Il explique que le projet de loi ressemble à « des États américains qui ont adopté des lois sur l’aide à mourir » pour les malades en phase terminale. Il dit que c'est différent de « la Belgique, des Pays-Bas et du Canada » où de telles lois sont fondées sur des « souffrances irrémédiables ».
Aujourd’hui, de nombreuses personnes en phase terminale choisissent de mettre fin à leurs jours sans aide, notamment en arrêtant de manger ou de boire et en refusant de prendre des médicaments. Le groupe de campagne Dignity in Dying estime que 300 à 650 personnes mettent fin à leur vie de cette manière chaque année. Environ dix fois plus de personnes tentent de le faire. Ces décès sont souvent solitaires, douloureux, prolongés et traumatisants. La possibilité de se rendre à la clinique Dignitas en Suisse n'existe que pour les personnes qui peuvent se permettre des frais très élevés.
C'est pourquoi de nombreux malades en phase terminale, dont beaucoup sont handicapés, soutiennent une modification de la loi.
Cependant, de nombreux militants handicapés ont exprimé d’importantes préoccupations quant au contexte du projet de loi : austérité et attaques brutales contre les personnes handicapées.
L’austérité des conservateurs a tué et appauvri des personnes handicapées et a réduit les soins de santé et les services sociaux – et cela a été aggravé par la pandémie. Il a révélé comment le capitalisme considère la vie des personnes vulnérables et handicapées comme jetable. Cela comprenait des pressions sur les personnes dans les maisons de retraite pour qu'elles acceptent de ne pas réanimer (DNR).
Le projet de loi contient des garanties pour empêcher qu'une personne soit manipulée ou contrainte à signer une déclaration. Néanmoins, il est possible d’imaginer une personne se convainquant que continuer à vivre ferait d’elle un fardeau pour son entourage. Comme toute décision que nous prenons concernant notre vie, elle se déroule dans un contexte sociétal.

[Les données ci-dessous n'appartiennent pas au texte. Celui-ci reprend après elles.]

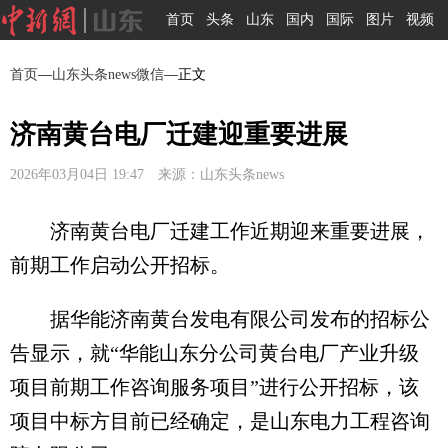
首页
头条
山东
国内
国际
图片
视频
首页
—
山东头条news微信
—正文
济南黄台电厂迁建迎重要进展
2026年03月04日 19:47 来源：山东头条news
济南黄台电厂迁建工作近期迎来重要进展，
前期工作启动公开招标。
据华能济南黄台发电有限公司发布的招标公
告显示，就“华能山东分公司黄台电厂产业升级
项目前期工作咨询服务项目”进行公开招标，该
项目中标方目前已经确定，是山东电力工程咨询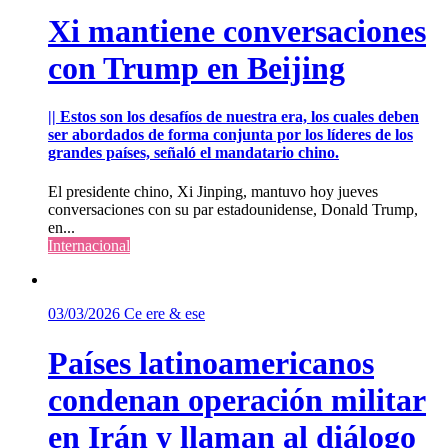
Xi mantiene conversaciones
con Trump en Beijing
|| Estos son los desafíos de nuestra era, los cuales deben
ser abordados de forma conjunta por los líderes de los
grandes países, señaló el mandatario chino.
El presidente chino, Xi Jinping, mantuvo hoy jueves
conversaciones con su par estadounidense, Donald Trump,
en...
Internacional
03/03/2026
Ce ere & ese
Países latinoamericanos
condenan operación militar
en Irán y llaman al diálogo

Mais il est également dangereux de subordonner les droits, notamment lorsqu’ils sont liés à l’autonomie corporelle, à la vie dans une société exempte de pressions matérielles.
Les discussions sur l’aide médicale à mourir soulèvent également des questions sur la manière de comprendre la qualité de vie, qui pourraient avoir un impact sur la façon dont les personnes handicapées sont perçues. La vie est-elle insupportable si quelqu’un ressent de la douleur tous les jours ? S’ils ont besoin d’aide pour se laver ou utiliser les toilettes ? S’ils ne peuvent plus sortir danser ?

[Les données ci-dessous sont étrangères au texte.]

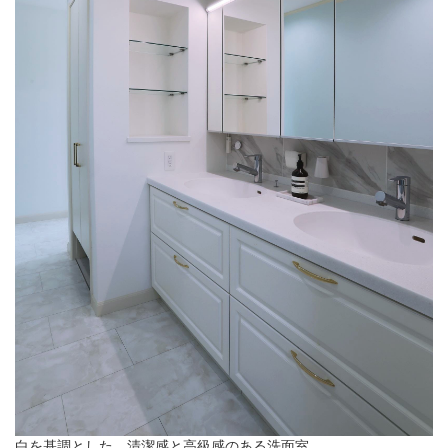
白を基調とした、清潔感と高級感のある洗面室。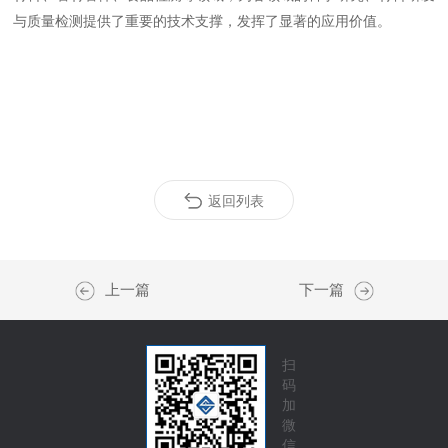
与质量检测提供了重要的技术支撑，发挥了显著的应用价值。
返回列表
上一篇
下一篇
扫
码
加
微
信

De nombreuses personnes handicapées disent qu’elles vivent tout cela et qu’elles vivent toujours une vie épanouie. Les personnes handicapées se sont battues pour obtenir le financement et le soutien nécessaires pour réduire les obstacles que la société leur impose. Il faut investir beaucoup plus dans le soutien et les soins palliatifs.
Cependant, dans les cas de maladie en phase terminale, il arrive parfois qu’aucun investissement dans les services ne parvienne à atténuer les souffrances. Et de nombreuses personnes en phase terminale expliquent que cela ne se réduit pas à la douleur, qu'il s'agit d'avoir un certain contrôle sur la façon dont ils meurent. Il est compréhensible que certains veuillent choisir les circonstances de leur décès. Nous vivons dans une société profondément aliénée où de nombreux aspects de nos vies échappent à notre contrôle.
Nous devons défendre le droit des personnes en phase terminale de contrôler leur mort. Nous devons combiner cela avec la lutte pour une société dans laquelle chacun peut accéder à un soutien de qualité pour vivre pleinement sa vie.
Il est important de reconnaître les deux, quelle que soit l'opinion des gens sur le projet de loi en question. Ce débat bénéficiera d’échanges de vues amicaux.